In the new office the doctors offices are located further from the consultation area (one-short stairwell away but a world apart) so doctors were constantly running down stairs for chart-work (and to surf the net). By adding dictation, phones and internet access in the consultation area the problem seems to be resolving. We could have done more studies to look at times with arrival to registration, registration to xray, xray to medical history, etc… but the possibilities are endless. Always start with a more global view to scan for the problem then drill down as necessary.

For those who are mathematically inclined keep reading. The number of people waiting greater than 50minutes is our error rate and is synonymous with the sigma value. The sigma value went from 3 to 2 which prompted the intervention. When we compare the time before the problem period (2007 Qtr 2 and 3) look at what changed:

Error Rate (% waiting > 50min): Up 39% (9% to 12% of patients)
Mean Wait: Up 10% (from 34 to 37min)
Stdev (standard deviation) of Overall Wait: Up 18% (from 10 to 12min)

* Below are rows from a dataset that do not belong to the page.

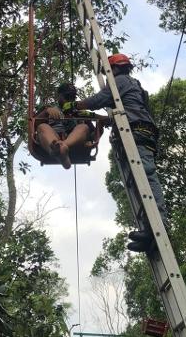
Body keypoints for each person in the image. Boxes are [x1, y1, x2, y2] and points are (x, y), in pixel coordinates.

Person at [62, 53, 168, 253]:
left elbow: (98, 99)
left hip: (137, 131)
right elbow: (118, 112)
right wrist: (98, 117)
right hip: (138, 130)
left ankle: (158, 226)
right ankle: (149, 232)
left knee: (145, 176)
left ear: (114, 69)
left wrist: (75, 106)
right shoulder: (132, 87)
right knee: (139, 182)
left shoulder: (120, 81)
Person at [34, 83, 92, 169]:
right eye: (66, 96)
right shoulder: (48, 108)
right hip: (52, 137)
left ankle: (61, 149)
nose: (68, 100)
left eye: (72, 97)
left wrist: (91, 139)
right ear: (59, 96)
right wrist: (46, 112)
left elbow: (92, 133)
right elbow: (35, 126)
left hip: (72, 140)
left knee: (83, 127)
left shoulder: (78, 111)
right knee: (42, 127)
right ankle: (56, 150)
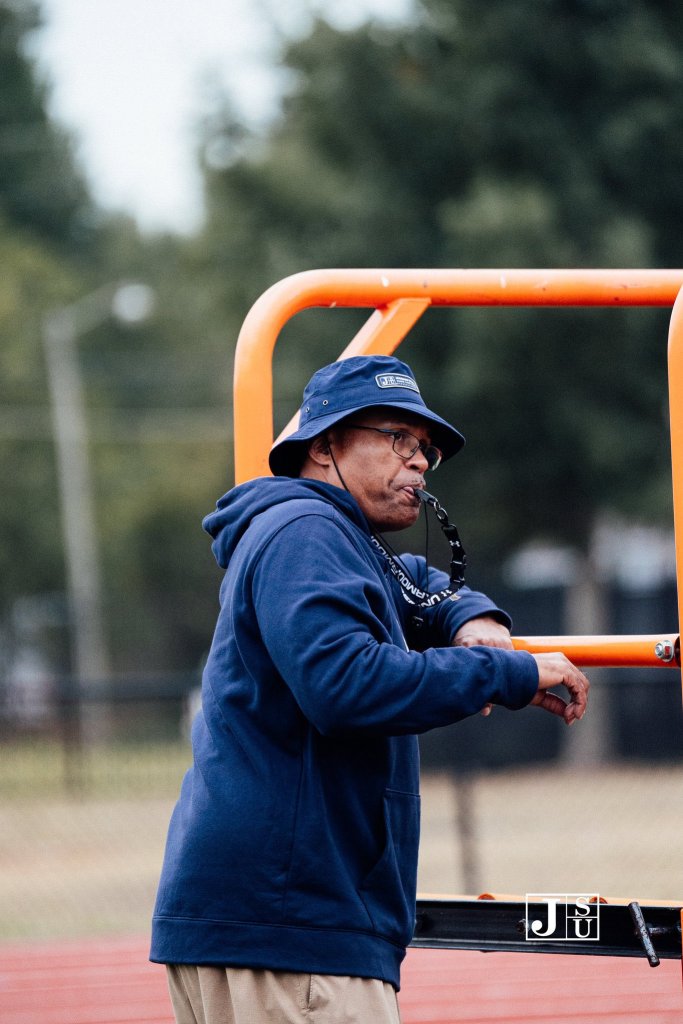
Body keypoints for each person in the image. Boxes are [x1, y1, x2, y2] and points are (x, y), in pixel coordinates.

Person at [151, 354, 589, 1024]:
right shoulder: (307, 531)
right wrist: (508, 672)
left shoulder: (332, 537)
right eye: (396, 439)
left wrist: (468, 615)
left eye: (425, 451)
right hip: (289, 925)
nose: (418, 461)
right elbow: (345, 686)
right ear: (323, 446)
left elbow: (414, 581)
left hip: (278, 918)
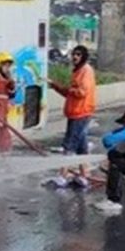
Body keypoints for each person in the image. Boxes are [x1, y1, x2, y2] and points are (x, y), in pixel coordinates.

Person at [47, 44, 97, 188]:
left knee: (69, 145)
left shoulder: (86, 71)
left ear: (84, 57)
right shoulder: (78, 71)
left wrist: (67, 89)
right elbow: (70, 93)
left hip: (80, 112)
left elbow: (81, 92)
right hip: (77, 112)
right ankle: (84, 175)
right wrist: (55, 85)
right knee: (81, 147)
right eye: (74, 54)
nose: (75, 57)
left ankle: (62, 176)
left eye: (78, 55)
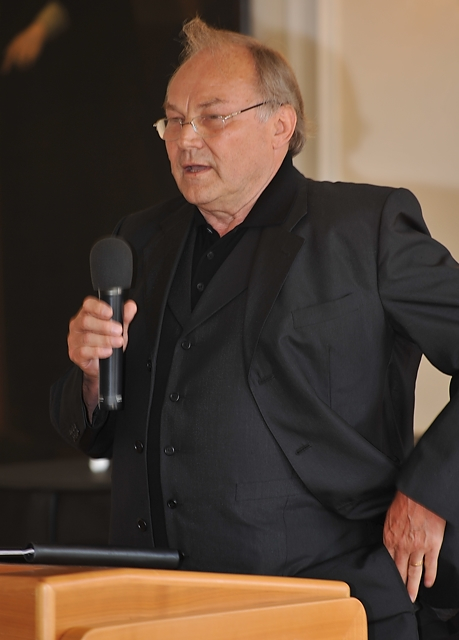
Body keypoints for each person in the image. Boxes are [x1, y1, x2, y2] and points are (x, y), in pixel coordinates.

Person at [51, 17, 459, 640]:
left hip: (328, 597)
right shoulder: (140, 239)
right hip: (153, 601)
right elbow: (100, 431)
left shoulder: (365, 228)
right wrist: (89, 377)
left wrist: (430, 494)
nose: (186, 139)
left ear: (280, 125)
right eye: (173, 120)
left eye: (212, 117)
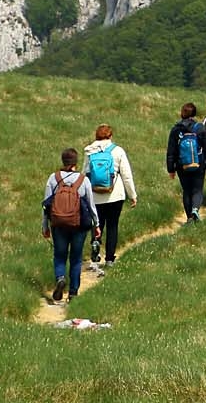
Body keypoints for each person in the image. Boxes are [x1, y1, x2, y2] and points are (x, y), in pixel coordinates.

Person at [42, 148, 101, 304]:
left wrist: (45, 226)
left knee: (59, 255)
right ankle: (73, 293)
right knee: (76, 258)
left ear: (63, 161)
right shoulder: (83, 180)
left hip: (58, 224)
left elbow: (46, 206)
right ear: (75, 162)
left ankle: (60, 278)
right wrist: (97, 224)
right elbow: (91, 205)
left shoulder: (53, 178)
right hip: (79, 225)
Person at [82, 124, 137, 267]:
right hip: (115, 195)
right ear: (110, 136)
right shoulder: (118, 151)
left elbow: (84, 174)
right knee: (112, 226)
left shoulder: (89, 152)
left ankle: (95, 246)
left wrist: (83, 196)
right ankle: (110, 259)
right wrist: (132, 195)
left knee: (97, 224)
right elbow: (126, 176)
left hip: (95, 196)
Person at [166, 102, 206, 222]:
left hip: (182, 165)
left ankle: (189, 218)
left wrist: (171, 169)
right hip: (198, 163)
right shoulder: (199, 128)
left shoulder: (176, 130)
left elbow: (171, 151)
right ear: (194, 114)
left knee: (187, 191)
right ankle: (195, 209)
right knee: (197, 189)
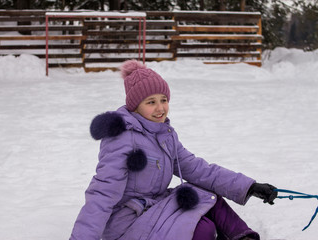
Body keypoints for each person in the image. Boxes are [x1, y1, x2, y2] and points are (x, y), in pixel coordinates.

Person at [69, 60, 277, 240]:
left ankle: (243, 237)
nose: (160, 108)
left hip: (154, 208)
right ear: (135, 106)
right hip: (128, 224)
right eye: (151, 102)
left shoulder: (164, 135)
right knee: (203, 229)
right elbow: (101, 194)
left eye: (164, 100)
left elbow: (198, 169)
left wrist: (250, 187)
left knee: (207, 195)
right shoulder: (122, 138)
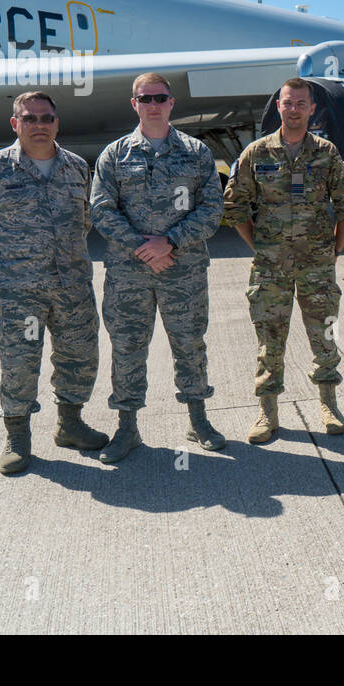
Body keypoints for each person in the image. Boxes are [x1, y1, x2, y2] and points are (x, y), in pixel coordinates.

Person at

But drill down on the two time frames, “Arr to MedHx” and “MedHx to Doc”:
Arrival to Medical History: Mean Wait Up 11% and StDev Up 1%
Medical History to Doc Consult: Mean Wait Up 25% and StDev Up 40%

The take home message is that it is not enough to know the average wait time; you have to know the amount of variation in the wait time as well. In this case, the increase in mean wait was a smaller part of the problem than the increase in variability (of how long it took the doctor). To put it into an ER wait times scenario, a hospital may claim that the average wait from arrival to initial assessment is only up 10% but the variation may be much different. High variability will lead to high error rates quickly whereas it moves the mean up slowly. In ER wait times, the more critical value is how many people are waiting too long for assessment/triage (see CTAS scale for Canadian standards). In our case, the mean was up modestly but the “error rate” was catastrophically elevated by high variability of one segment of the appointment. Luckily, the problem was easily rectified once we realized what was happening.